Below are the records. Transcribe them exactly.

Start of Provided data

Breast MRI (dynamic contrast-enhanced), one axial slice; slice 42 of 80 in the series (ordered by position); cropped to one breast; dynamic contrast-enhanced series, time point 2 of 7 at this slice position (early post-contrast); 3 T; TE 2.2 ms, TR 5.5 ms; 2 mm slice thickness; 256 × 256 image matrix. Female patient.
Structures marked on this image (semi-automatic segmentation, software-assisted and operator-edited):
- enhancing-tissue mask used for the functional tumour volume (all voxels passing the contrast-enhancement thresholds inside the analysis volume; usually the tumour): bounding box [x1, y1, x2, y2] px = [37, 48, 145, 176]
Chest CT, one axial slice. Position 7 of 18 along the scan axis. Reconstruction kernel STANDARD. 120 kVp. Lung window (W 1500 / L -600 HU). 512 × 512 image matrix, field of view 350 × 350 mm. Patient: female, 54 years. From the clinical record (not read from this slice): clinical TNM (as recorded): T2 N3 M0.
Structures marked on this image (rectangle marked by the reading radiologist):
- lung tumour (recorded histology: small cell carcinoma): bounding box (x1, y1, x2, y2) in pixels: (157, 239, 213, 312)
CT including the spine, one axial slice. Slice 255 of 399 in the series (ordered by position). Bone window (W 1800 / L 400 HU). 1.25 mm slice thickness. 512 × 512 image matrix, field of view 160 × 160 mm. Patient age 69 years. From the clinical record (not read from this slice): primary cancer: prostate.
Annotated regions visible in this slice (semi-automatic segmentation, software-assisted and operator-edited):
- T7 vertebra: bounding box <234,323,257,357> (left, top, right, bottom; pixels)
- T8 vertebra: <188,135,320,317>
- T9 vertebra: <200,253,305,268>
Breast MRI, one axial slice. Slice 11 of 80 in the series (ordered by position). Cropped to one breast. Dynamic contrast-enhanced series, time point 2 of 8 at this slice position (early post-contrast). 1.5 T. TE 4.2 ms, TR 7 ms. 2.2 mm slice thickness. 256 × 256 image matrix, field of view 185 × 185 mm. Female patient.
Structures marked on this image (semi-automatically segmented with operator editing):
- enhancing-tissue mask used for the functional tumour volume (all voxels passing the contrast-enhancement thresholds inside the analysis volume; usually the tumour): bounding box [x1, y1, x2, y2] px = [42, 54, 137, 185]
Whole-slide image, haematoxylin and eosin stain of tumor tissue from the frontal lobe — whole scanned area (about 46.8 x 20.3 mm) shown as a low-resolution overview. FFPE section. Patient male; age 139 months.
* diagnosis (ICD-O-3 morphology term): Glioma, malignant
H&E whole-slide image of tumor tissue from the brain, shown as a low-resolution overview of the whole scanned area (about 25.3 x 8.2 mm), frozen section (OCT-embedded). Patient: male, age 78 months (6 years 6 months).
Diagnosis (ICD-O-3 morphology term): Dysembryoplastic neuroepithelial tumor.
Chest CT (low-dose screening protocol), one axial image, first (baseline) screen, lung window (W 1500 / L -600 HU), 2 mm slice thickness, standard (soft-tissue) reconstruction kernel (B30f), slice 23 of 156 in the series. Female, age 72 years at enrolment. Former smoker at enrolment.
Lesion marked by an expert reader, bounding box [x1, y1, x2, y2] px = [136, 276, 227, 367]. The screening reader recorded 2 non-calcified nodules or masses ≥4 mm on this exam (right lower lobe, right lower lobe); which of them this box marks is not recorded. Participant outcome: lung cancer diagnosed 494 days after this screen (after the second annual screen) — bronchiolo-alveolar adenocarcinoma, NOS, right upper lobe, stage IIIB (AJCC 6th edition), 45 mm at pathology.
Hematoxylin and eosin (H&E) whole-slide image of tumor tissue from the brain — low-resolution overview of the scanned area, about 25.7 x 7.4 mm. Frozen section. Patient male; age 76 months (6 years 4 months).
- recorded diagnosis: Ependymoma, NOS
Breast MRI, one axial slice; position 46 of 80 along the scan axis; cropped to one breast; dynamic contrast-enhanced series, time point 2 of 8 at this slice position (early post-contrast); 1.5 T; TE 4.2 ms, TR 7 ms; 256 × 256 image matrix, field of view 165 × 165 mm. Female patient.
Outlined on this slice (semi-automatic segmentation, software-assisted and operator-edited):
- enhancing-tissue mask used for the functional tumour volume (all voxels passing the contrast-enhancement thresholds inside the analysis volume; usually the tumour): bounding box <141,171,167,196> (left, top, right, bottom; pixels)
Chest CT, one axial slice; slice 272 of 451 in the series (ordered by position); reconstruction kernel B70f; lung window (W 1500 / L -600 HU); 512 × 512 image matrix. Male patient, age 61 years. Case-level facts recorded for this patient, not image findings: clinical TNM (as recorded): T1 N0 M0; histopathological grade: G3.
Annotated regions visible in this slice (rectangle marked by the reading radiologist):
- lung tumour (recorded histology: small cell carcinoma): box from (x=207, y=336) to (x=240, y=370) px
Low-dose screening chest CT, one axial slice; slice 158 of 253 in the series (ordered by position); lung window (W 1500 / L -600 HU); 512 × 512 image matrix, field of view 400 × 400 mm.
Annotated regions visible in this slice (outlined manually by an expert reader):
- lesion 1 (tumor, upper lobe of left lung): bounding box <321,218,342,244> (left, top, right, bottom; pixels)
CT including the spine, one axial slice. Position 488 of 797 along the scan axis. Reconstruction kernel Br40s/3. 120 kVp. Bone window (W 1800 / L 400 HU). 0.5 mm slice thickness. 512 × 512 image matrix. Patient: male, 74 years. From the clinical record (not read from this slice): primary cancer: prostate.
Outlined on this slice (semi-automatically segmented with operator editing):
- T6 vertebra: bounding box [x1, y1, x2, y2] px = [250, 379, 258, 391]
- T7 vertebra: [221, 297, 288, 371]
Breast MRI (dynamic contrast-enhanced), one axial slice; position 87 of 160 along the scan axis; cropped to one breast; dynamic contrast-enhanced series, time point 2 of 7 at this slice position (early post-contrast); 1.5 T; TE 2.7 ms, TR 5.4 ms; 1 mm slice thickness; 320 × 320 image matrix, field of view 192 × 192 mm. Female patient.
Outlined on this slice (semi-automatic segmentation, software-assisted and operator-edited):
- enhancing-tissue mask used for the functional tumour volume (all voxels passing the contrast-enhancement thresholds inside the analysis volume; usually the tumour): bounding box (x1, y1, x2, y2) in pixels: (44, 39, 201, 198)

End of Provided data

# [Final answer]
Breast MRI (dynamic contrast-enhanced), one axial slice; slice 42 of 80 in the series (ordered by position); cropped to one breast; dynamic contrast-enhanced series, time point 2 of 7 at this slice position (early post-contrast); 3 T; TE 2.2 ms, TR 5.5 ms; 2 mm slice thickness; 256 × 256 image matrix. Female patient.
Structures marked on this image (semi-automatic segmentation, software-assisted and operator-edited):
- enhancing-tissue mask used for the functional tumour volume (all voxels passing the contrast-enhancement thresholds inside the analysis volume; usually the tumour): bounding box [x1, y1, x2, y2] px = [37, 48, 145, 176]
Chest CT, one axial slice. Position 7 of 18 along the scan axis. Reconstruction kernel STANDARD. 120 kVp. Lung window (W 1500 / L -600 HU). 512 × 512 image matrix, field of view 350 × 350 mm. Patient: female, 54 years. From the clinical record (not read from this slice): clinical TNM (as recorded): T2 N3 M0.
Structures marked on this image (rectangle marked by the reading radiologist):
- lung tumour (recorded histology: small cell carcinoma): bounding box (x1, y1, x2, y2) in pixels: (157, 239, 213, 312)
CT including the spine, one axial slice. Slice 255 of 399 in the series (ordered by position). Bone window (W 1800 / L 400 HU). 1.25 mm slice thickness. 512 × 512 image matrix, field of view 160 × 160 mm. Patient age 69 years. From the clinical record (not read from this slice): primary cancer: prostate.
Annotated regions visible in this slice (semi-automatic segmentation, software-assisted and operator-edited):
- T7 vertebra: bounding box <234,323,257,357> (left, top, right, bottom; pixels)
- T8 vertebra: <188,135,320,317>
- T9 vertebra: <200,253,305,268>
Breast MRI, one axial slice. Slice 11 of 80 in the series (ordered by position). Cropped to one breast. Dynamic contrast-enhanced series, time point 2 of 8 at this slice position (early post-contrast). 1.5 T. TE 4.2 ms, TR 7 ms. 2.2 mm slice thickness. 256 × 256 image matrix, field of view 185 × 185 mm. Female patient.
Structures marked on this image (semi-automatically segmented with operator editing):
- enhancing-tissue mask used for the functional tumour volume (all voxels passing the contrast-enhancement thresholds inside the analysis volume; usually the tumour): bounding box [x1, y1, x2, y2] px = [42, 54, 137, 185]
Whole-slide image, haematoxylin and eosin stain of tumor tissue from the frontal lobe — whole scanned area (about 46.8 x 20.3 mm) shown as a low-resolution overview. FFPE section. Patient male; age 139 months.
* diagnosis (ICD-O-3 morphology term): Glioma, malignant
H&E whole-slide image of tumor tissue from the brain, shown as a low-resolution overview of the whole scanned area (about 25.3 x 8.2 mm), frozen section (OCT-embedded). Patient: male, age 78 months (6 years 6 months).
Diagnosis (ICD-O-3 morphology term): Dysembryoplastic neuroepithelial tumor.
Chest CT (low-dose screening protocol), one axial image, first (baseline) screen, lung window (W 1500 / L -600 HU), 2 mm slice thickness, standard (soft-tissue) reconstruction kernel (B30f), slice 23 of 156 in the series. Female, age 72 years at enrolment. Former smoker at enrolment.
Lesion marked by an expert reader, bounding box [x1, y1, x2, y2] px = [136, 276, 227, 367]. The screening reader recorded 2 non-calcified nodules or masses ≥4 mm on this exam (right lower lobe, right lower lobe); which of them this box marks is not recorded. Participant outcome: lung cancer diagnosed 494 days after this screen (after the second annual screen) — bronchiolo-alveolar adenocarcinoma, NOS, right upper lobe, stage IIIB (AJCC 6th edition), 45 mm at pathology.
Hematoxylin and eosin (H&E) whole-slide image of tumor tissue from the brain — low-resolution overview of the scanned area, about 25.7 x 7.4 mm. Frozen section. Patient male; age 76 months (6 years 4 months).
- recorded diagnosis: Ependymoma, NOS
Breast MRI, one axial slice; position 46 of 80 along the scan axis; cropped to one breast; dynamic contrast-enhanced series, time point 2 of 8 at this slice position (early post-contrast); 1.5 T; TE 4.2 ms, TR 7 ms; 256 × 256 image matrix, field of view 165 × 165 mm. Female patient.
Outlined on this slice (semi-automatic segmentation, software-assisted and operator-edited):
- enhancing-tissue mask used for the functional tumour volume (all voxels passing the contrast-enhancement thresholds inside the analysis volume; usually the tumour): bounding box <141,171,167,196> (left, top, right, bottom; pixels)
Chest CT, one axial slice; slice 272 of 451 in the series (ordered by position); reconstruction kernel B70f; lung window (W 1500 / L -600 HU); 512 × 512 image matrix. Male patient, age 61 years. Case-level facts recorded for this patient, not image findings: clinical TNM (as recorded): T1 N0 M0; histopathological grade: G3.
Annotated regions visible in this slice (rectangle marked by the reading radiologist):
- lung tumour (recorded histology: small cell carcinoma): box from (x=207, y=336) to (x=240, y=370) px
Low-dose screening chest CT, one axial slice; slice 158 of 253 in the series (ordered by position); lung window (W 1500 / L -600 HU); 512 × 512 image matrix, field of view 400 × 400 mm.
Annotated regions visible in this slice (outlined manually by an expert reader):
- lesion 1 (tumor, upper lobe of left lung): bounding box <321,218,342,244> (left, top, right, bottom; pixels)
CT including the spine, one axial slice. Position 488 of 797 along the scan axis. Reconstruction kernel Br40s/3. 120 kVp. Bone window (W 1800 / L 400 HU). 0.5 mm slice thickness. 512 × 512 image matrix. Patient: male, 74 years. From the clinical record (not read from this slice): primary cancer: prostate.
Outlined on this slice (semi-automatically segmented with operator editing):
- T6 vertebra: bounding box [x1, y1, x2, y2] px = [250, 379, 258, 391]
- T7 vertebra: [221, 297, 288, 371]
Breast MRI (dynamic contrast-enhanced), one axial slice; position 87 of 160 along the scan axis; cropped to one breast; dynamic contrast-enhanced series, time point 2 of 7 at this slice position (early post-contrast); 1.5 T; TE 2.7 ms, TR 5.4 ms; 1 mm slice thickness; 320 × 320 image matrix, field of view 192 × 192 mm. Female patient.
Outlined on this slice (semi-automatic segmentation, software-assisted and operator-edited):
- enhancing-tissue mask used for the functional tumour volume (all voxels passing the contrast-enhancement thresholds inside the analysis volume; usually the tumour): bounding box (x1, y1, x2, y2) in pixels: (44, 39, 201, 198)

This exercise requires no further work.